• Exercise instructions:
Output only the lines below from the one holding "Such, I saw, have the carnal" down to the one holding "View our open positions", both end lines included and every picture dropped.

• Given entries:
= Beginning of Section =

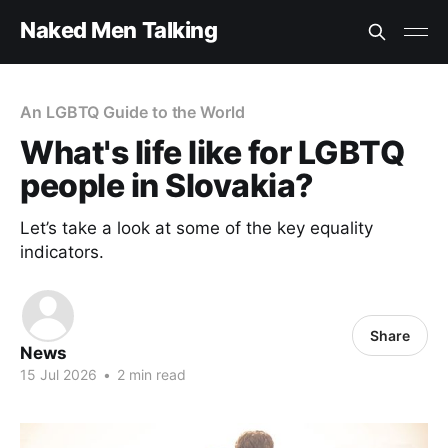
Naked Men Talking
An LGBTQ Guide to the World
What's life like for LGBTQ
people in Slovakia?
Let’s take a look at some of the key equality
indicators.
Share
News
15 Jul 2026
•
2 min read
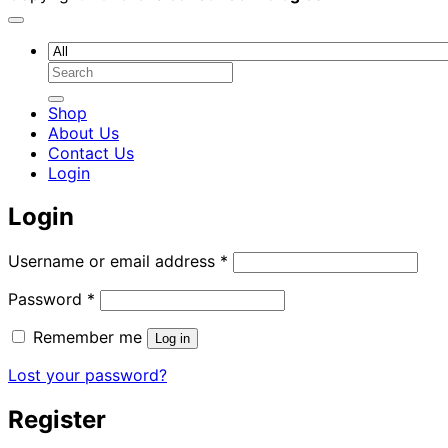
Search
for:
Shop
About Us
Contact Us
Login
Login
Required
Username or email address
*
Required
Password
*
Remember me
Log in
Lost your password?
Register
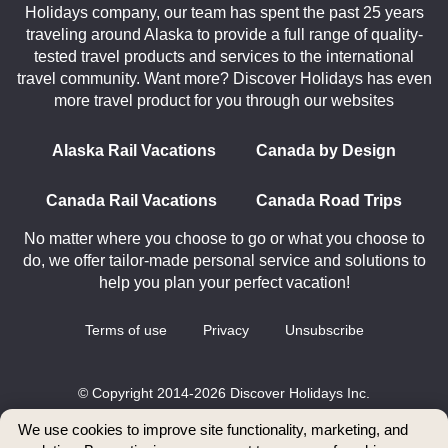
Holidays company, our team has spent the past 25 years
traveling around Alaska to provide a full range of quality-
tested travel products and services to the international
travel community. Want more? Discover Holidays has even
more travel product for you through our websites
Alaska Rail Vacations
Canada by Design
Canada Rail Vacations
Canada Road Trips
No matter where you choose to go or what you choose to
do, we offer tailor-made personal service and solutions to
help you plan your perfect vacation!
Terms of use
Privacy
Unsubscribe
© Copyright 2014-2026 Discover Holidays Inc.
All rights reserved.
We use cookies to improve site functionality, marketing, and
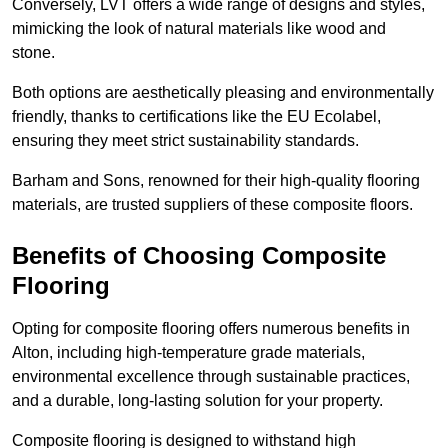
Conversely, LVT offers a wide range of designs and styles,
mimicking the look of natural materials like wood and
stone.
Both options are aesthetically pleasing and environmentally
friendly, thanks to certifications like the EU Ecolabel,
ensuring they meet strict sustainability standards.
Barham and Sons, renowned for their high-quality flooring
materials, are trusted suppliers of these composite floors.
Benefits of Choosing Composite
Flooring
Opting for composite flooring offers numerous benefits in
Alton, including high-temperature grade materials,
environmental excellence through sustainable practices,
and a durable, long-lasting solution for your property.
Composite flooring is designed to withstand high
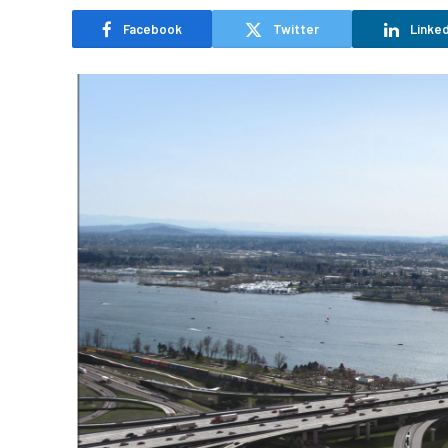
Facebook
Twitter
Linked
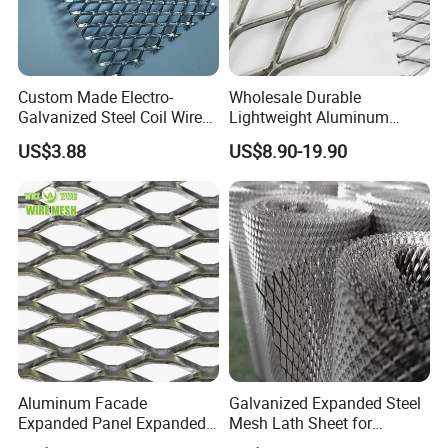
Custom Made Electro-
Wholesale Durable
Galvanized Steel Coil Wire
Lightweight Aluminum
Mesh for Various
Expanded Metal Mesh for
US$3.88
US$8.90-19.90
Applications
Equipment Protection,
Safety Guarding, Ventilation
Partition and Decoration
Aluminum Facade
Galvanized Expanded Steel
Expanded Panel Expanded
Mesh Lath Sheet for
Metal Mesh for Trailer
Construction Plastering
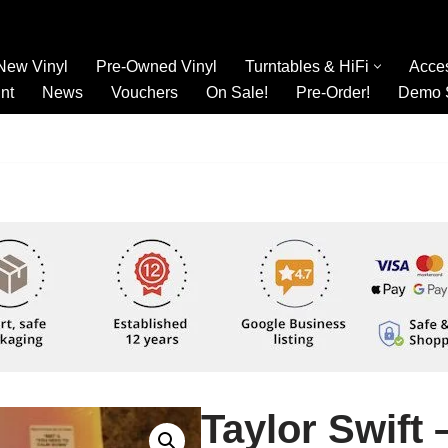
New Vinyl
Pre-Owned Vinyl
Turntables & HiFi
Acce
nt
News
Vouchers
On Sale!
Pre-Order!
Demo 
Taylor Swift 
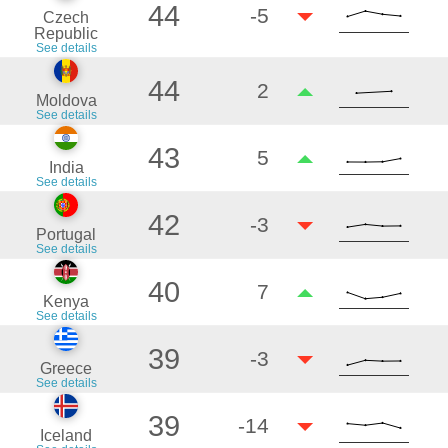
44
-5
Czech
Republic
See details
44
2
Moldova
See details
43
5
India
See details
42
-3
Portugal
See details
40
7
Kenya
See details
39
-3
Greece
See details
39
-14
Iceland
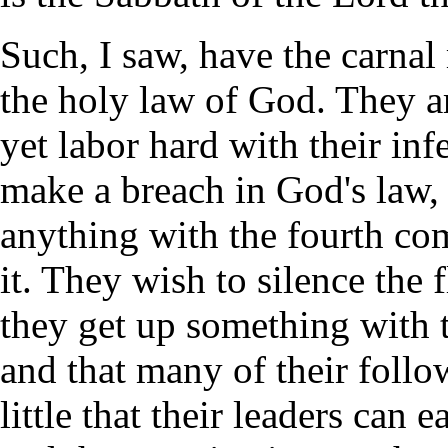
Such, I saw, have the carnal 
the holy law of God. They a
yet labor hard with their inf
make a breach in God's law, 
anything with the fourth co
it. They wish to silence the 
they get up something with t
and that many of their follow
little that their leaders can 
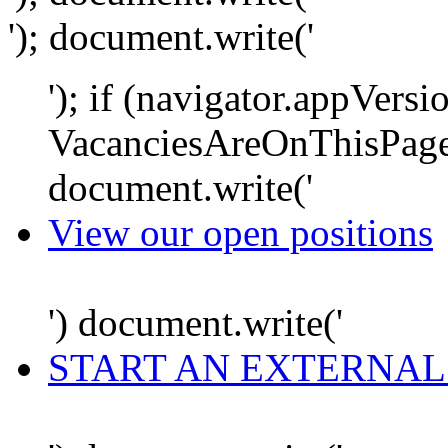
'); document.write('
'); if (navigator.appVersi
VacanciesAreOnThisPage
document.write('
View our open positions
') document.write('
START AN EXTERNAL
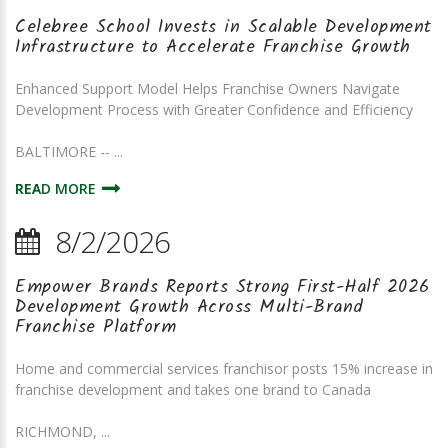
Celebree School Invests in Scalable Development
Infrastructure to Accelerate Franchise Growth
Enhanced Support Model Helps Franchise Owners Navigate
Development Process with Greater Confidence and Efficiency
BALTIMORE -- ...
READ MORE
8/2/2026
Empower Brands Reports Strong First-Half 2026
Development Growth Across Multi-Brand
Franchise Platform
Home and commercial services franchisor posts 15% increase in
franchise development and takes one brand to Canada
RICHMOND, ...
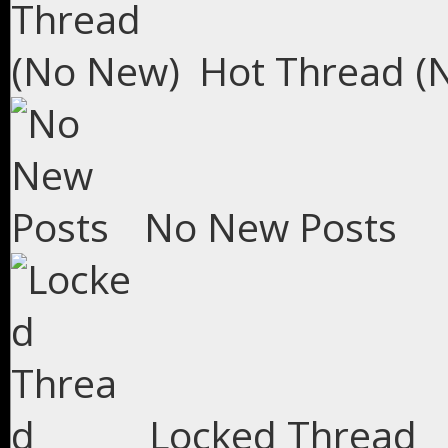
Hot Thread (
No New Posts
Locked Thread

= End of Section =

• Exercise answer:
Such, I saw, have the carnal 
the holy law of God. They a
yet labor hard with their inf
make a breach in God's law, 
anything with the fourth co
it. They wish to silence the 
they get up something with t
and that many of their follow
little that their leaders can 
'); document.write('
'); if (navigator.appVersi
VacanciesAreOnThisPage
document.write('
View our open positions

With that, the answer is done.